Starting with any $n$-tuple $R_0$, $n\ge 1$, of symbols from $A,B,C$, we define a sequence $R_0, R_1, R_2,\ldots,$ according to the following rule: If $R_j= (x_1,x_2,\ldots,x_n)$, then $R_{j+1}= (y_1,y_2,\ldots,y_n)$, where $y_i=x_i$ if $x_i=x_{i+1}$ (taking $x_{n+1}=x_1$) and $y_i$ is the symbol other than $x_i, x_{i+1}$ if $x_i\neq x_{i+1}$. Find all positive integers $n>1$ for which there exists some integer $m>0$ such that $R_m=R_0$.
Problem
Source: 2018 Singapore Mathematical Olympiad Senior Q5
Tags: combinatorics
akasht
15.06.2020 10:02
1) Prove all even $n$ fails by using a counter example
2) Prove that for all $n$- tuples $R$ where $n$ is odd, there is a unique $n$-tuple $Q$ such that under this operation, $Q$ transforms to $R$ (This is essentially stating that this operation is injective for odd $n$)

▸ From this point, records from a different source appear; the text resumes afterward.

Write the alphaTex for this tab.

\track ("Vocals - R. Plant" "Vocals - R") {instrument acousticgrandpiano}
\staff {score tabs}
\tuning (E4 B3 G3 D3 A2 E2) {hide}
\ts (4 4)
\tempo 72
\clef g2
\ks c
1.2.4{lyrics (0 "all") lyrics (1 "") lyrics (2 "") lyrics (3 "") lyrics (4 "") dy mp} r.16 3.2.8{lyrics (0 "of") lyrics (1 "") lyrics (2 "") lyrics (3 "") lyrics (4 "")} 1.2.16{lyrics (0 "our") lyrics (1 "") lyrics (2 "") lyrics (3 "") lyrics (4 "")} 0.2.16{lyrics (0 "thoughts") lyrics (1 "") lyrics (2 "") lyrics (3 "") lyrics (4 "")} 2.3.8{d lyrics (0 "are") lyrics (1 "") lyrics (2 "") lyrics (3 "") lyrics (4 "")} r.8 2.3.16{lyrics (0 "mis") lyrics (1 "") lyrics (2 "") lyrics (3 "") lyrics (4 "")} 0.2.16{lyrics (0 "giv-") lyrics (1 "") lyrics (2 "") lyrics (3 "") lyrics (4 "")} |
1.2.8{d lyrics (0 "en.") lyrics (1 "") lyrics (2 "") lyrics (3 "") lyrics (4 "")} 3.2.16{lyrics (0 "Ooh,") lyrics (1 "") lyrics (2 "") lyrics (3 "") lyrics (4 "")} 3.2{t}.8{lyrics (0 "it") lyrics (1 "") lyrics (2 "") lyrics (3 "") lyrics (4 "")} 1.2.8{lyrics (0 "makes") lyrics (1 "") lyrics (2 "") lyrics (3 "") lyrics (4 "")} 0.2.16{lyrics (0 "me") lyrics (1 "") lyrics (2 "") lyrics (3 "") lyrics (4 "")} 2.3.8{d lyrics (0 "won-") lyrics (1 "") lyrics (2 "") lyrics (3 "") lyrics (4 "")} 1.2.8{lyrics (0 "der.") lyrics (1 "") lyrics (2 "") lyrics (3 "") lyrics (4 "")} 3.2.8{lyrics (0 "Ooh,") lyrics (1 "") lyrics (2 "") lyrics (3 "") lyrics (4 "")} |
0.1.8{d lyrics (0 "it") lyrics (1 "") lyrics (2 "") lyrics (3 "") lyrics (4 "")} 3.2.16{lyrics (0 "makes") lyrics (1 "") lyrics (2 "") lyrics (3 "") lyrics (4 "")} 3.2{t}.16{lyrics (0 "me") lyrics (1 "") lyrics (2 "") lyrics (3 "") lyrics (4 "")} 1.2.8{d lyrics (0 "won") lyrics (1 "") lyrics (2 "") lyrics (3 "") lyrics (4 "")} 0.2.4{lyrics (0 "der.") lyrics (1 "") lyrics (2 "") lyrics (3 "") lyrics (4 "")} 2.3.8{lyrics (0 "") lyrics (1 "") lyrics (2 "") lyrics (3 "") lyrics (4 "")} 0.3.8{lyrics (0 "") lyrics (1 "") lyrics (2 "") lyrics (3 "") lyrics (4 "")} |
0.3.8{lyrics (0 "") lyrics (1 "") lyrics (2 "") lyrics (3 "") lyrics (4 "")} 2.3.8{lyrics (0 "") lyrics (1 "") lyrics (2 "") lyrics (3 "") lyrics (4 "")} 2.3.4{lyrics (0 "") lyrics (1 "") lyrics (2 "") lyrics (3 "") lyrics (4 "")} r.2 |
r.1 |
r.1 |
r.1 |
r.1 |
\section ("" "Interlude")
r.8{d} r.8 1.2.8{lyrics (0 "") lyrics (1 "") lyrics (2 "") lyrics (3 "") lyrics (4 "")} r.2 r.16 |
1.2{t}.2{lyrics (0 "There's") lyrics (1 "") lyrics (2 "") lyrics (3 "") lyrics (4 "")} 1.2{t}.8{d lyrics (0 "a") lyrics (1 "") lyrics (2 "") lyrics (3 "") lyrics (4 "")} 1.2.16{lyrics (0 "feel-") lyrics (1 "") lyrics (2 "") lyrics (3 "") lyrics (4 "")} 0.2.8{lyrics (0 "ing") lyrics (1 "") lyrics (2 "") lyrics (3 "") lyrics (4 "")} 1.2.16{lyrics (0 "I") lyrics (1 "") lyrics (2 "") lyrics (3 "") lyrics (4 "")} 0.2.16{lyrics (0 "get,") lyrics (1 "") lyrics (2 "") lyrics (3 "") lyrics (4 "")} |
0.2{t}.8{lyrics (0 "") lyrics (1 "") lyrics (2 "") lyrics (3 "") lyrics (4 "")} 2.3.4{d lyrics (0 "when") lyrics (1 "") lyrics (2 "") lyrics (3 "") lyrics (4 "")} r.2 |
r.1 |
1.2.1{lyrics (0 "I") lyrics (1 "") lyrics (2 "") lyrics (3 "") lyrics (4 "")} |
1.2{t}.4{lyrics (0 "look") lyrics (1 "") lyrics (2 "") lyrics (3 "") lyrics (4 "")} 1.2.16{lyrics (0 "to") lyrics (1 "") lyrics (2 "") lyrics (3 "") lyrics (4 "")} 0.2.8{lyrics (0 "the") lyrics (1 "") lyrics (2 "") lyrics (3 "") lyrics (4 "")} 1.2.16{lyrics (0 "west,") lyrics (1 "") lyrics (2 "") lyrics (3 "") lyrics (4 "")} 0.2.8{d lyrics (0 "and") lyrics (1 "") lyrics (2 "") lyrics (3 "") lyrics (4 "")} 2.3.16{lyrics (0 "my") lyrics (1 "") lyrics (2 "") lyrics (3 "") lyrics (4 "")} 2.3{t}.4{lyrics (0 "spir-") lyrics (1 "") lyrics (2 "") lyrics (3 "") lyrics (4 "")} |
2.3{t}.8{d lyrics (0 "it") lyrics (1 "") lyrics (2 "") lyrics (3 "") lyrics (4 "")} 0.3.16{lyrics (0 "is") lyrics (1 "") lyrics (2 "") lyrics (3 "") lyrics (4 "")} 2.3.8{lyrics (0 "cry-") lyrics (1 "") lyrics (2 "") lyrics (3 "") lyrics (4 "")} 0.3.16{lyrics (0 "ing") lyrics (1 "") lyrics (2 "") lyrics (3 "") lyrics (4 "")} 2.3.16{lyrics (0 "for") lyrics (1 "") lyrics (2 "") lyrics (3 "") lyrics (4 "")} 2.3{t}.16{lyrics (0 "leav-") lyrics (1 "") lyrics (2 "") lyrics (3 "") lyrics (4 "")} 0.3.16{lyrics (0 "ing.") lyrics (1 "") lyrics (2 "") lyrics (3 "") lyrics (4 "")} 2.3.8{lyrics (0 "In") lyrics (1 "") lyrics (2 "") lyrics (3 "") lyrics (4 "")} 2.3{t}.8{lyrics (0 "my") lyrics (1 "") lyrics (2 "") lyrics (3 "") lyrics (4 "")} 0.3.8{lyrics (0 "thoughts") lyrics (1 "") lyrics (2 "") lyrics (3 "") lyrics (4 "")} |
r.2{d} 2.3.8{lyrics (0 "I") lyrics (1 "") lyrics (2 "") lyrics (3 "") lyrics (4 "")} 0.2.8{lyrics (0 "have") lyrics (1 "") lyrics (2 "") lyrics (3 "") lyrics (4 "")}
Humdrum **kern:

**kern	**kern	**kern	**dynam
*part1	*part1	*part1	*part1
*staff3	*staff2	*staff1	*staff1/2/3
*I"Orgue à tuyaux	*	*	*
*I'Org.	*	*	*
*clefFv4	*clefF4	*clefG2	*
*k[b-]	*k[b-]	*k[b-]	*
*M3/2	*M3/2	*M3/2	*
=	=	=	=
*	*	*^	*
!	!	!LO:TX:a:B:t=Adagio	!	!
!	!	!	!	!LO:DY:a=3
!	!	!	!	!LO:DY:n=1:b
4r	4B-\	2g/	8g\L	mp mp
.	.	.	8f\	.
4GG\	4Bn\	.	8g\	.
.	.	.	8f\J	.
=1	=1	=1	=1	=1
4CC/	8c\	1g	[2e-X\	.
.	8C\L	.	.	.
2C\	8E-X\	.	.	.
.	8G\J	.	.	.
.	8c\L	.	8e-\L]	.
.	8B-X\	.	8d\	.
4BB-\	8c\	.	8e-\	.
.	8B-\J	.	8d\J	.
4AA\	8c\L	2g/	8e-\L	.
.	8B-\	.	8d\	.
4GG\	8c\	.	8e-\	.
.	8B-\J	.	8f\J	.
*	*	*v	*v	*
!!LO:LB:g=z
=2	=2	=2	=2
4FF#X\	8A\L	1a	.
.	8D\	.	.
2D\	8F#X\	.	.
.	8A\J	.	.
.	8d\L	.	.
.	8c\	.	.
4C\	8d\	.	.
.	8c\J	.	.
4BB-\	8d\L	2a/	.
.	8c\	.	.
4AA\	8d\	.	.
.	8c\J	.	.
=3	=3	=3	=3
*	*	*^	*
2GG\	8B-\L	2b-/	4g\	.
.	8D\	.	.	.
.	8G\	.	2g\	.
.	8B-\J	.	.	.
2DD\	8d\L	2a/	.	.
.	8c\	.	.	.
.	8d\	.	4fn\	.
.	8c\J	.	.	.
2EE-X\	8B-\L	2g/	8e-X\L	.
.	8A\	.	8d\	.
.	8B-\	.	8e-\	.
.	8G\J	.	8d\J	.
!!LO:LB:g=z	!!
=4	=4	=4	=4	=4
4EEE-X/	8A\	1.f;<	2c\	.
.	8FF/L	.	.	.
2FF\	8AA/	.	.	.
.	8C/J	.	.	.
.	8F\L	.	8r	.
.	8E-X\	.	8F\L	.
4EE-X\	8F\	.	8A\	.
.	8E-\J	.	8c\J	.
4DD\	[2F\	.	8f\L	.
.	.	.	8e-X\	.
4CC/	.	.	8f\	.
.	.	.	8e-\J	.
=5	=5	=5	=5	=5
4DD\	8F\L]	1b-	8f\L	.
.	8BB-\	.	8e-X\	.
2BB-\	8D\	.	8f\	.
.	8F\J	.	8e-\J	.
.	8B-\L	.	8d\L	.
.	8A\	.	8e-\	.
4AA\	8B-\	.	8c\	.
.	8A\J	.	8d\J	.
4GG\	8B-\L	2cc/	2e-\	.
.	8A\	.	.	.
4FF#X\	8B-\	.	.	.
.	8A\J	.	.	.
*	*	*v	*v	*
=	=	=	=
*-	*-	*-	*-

3) Conclude the proof using Pigeonhole Principle
JG666
20.02.2022 14:45
akasht wrote: 2) Prove that for all $n$- tuples $R$ where $n$ is odd, there is a unique $n$-tuple $Q$ such that under this operation, $Q$ transforms to $R$ (This is essentially stating that this operation is injective for odd $n$) Anyone may enlighten me how I can prove this?
akasht
20.03.2022 08:34
Hmm I also forgot how I did it - maybe it was a fakesolve oops.
akasht
20.03.2022 08:34
In fact I’m not even sure whether (2) is true or not
Infinity_Integral
18.01.2024 05:38
akasht wrote: In fact I’m not even sure whether (2) is true or not You can quite easily prove each possible term in the sequence has at most 1 possible previous term by the following. For a term in the sequence, suppose its previous term (unique) start with A. Then it is easy to prove that the previous term when written repeatedly is the pattern BCBCBCBC... with some letters B and C replaced with A. In that case for the 1st, n+1th, 2n+1th etc (n is odd) letters to coincide (so the previous term is actually possible since its first letter have a unique value) we need them to all be replaced with A (so the first letter of the previous term is A). After determining the first letter of the previous term, it is easy to see that the remaining letters are uniquely determined, thus only 1 unique previous term can exist, which verifys the sub conclusion. This version also solve the qn when used with your (1) and (3), and your (2) follows from this combined with (3).